• _Provided text_:
※ ※ ※
If I consider now the structuralist principles, even though I see my work as a theatrical drama to be shared by the viewer, the viewer will not understand completely what I have captured or identified in the images. I can explain what I feel is there, but the viewer’s perception will always differ from my own. Also the viewer’s views and beliefs will not necessarily be the same as my own. It is also true that I do not fully understand what I have captured in my photographs until I see them in print. It may be blindingly obvious but the understanding takes time to unfold.

“The phrase blindingly obvious implies when something is sufficiently evident it reaches a point at which we are blinded to its presence, rather than reminded of its presence” D Miller (2000) pg 51


Nationalmediamuseum.org 19thMar12 7.49am

“it frequently happens, moreover, and this is one of the charms of photography that the operator himself discovers on examination, perhaps long afterwards, that he has depicted many things he had no notion of at the time”


William Henry Fox Talbot Latticed Window (1839)
(Howarth. Sophie 2005: 21)

It is at home that all my possessions remind me of loved ones no longer with me. It is at home that I feel their presence. It is a presence that I wanted to capture. I am holding on to something that I fear is in danger of being lost. The “Duet” is the memory of shared moments, shared happiness and shared activity of playing duets with my mother. The photograph is a symbol of her leaving, the door half open is a metaphor that one day I will follow her, to play a duet with her once again.

 “the shadow of the object fell upon the ego”
“When we lose a beloved person or object, we begin a process that, if successful, ends in our finding them again, within us. It is how we grow and develop as people.”
Turkle (2007:9/10)

Asking myself what is memory the answer that came to me was that memory is to be immersed in a sense of time or place, when an event became an emotional response and the emotional response embedded itself in my being. The memory is cast in the structure of my DNA, it is remembered through an emotion. The emotion becomes a photograph imprinted on my heart.

try to imagine what everyday life would be like in a society in which no one knew any history. Imagination boggles, because it is only through knowledge of its history that a society can have knowledge of itself. As a man without memory and self-knowledge is a man adrift, so a society without memory (or more correctly, without recollection) and self-knowledge would be a society adrift” Arthur Marwick Sim.S (1999:3)

The memories I have inform my present. When I was working on my last project linking the past to the present, I researched my own past, the members of my family I never knew, my family and friends who are no longer here with me, and the objects that have remained important to me. It is all of these aspects of my life that now inform my creative practice. The deeper I delve into the past and my memories, the more intense my images become. I understand more of what I am and what I see. Without my memories, without the objects, my personal history would be lost. This is another aspect of my imagery that speaks to me. There is a sense of the lost and the found, and there is a discomfort and a fear, that what I have found will again be lost.
※ ※ ※
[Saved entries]
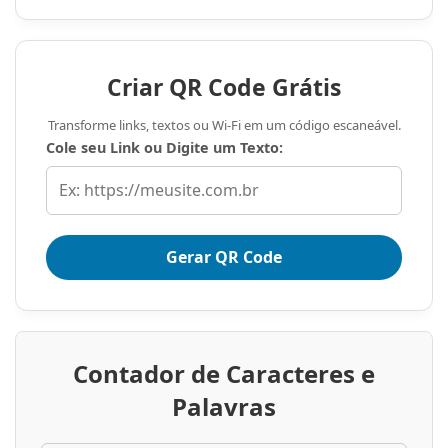
de Conhecimento”
Um site moderno não deve ser apenas um
Criar QR Code Grátis
catálogo. Ele precisa ser uma fonte de
conhecimento. O paciente que visita o site
Transforme links, textos ou Wi-Fi em um código escaneável.
Cole seu Link ou Digite um Texto:
pode estar preocupado, mas não sabe
exatamente o que perguntar. Seu site deve
antecipar essas perguntas.
Gerar QR Code
Criar um blog ou uma seção de “Conteúdo
para o Paciente” é essencial. Artigos como
“Quais são os sintomas de uma gripe que
Contador de Caracteres e
exigem ida ao médico?” ou “Como funciona
Palavras
o tratamento de hérnia de disco?”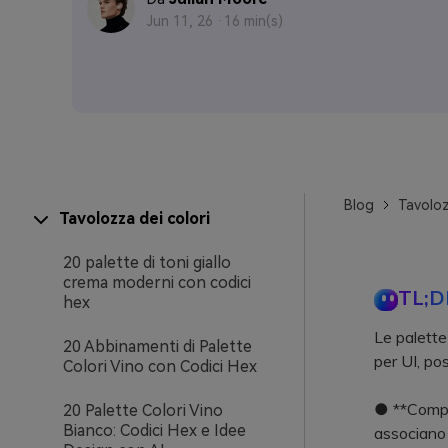
Jun 11, 26 ·
16 min(s)
Blog
Tavoloz
Tavolozza dei colori
20 palette di toni giallo
crema moderni con codici
TL;D
hex
Le palette 
20 Abbinamenti di Palette
per UI, pos
Colori Vino con Codici Hex
● **Compos
20 Palette Colori Vino
Bianco: Codici Hex e Idee
associano 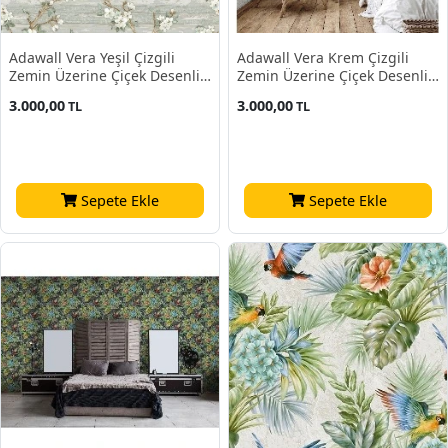
Adawall Vera Yeşil Çizgili
Adawall Vera Krem Çizgili
Zemin Üzerine Çiçek Desenli
Zemin Üzerine Çiçek Desenli
1505-2 Duvar Kağıdı 16.50 M²
1505-1 Duvar Kağıdı 16.50 M²
3.000,00
3.000,00
TL
TL
Sepete Ekle
Sepete Ekle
※ ※ ※
• _Directions_: Copy the passage on memory and photography from "Asking myself what" up to and including "Marwick Sim.S (1999:3)", and replace every instance of "adrift" with "astray".

• _Response below_:
Asking myself what is memory the answer that came to me was that memory is to be immersed in a sense of time or place, when an event became an emotional response and the emotional response embedded itself in my being. The memory is cast in the structure of my DNA, it is remembered through an emotion. The emotion becomes a photograph imprinted on my heart.

try to imagine what everyday life would be like in a society in which no one knew any history. Imagination boggles, because it is only through knowledge of its history that a society can have knowledge of itself. As a man without memory and self-knowledge is a man astray, so a society without memory (or more correctly, without recollection) and self-knowledge would be a society astray” Arthur Marwick Sim.S (1999:3)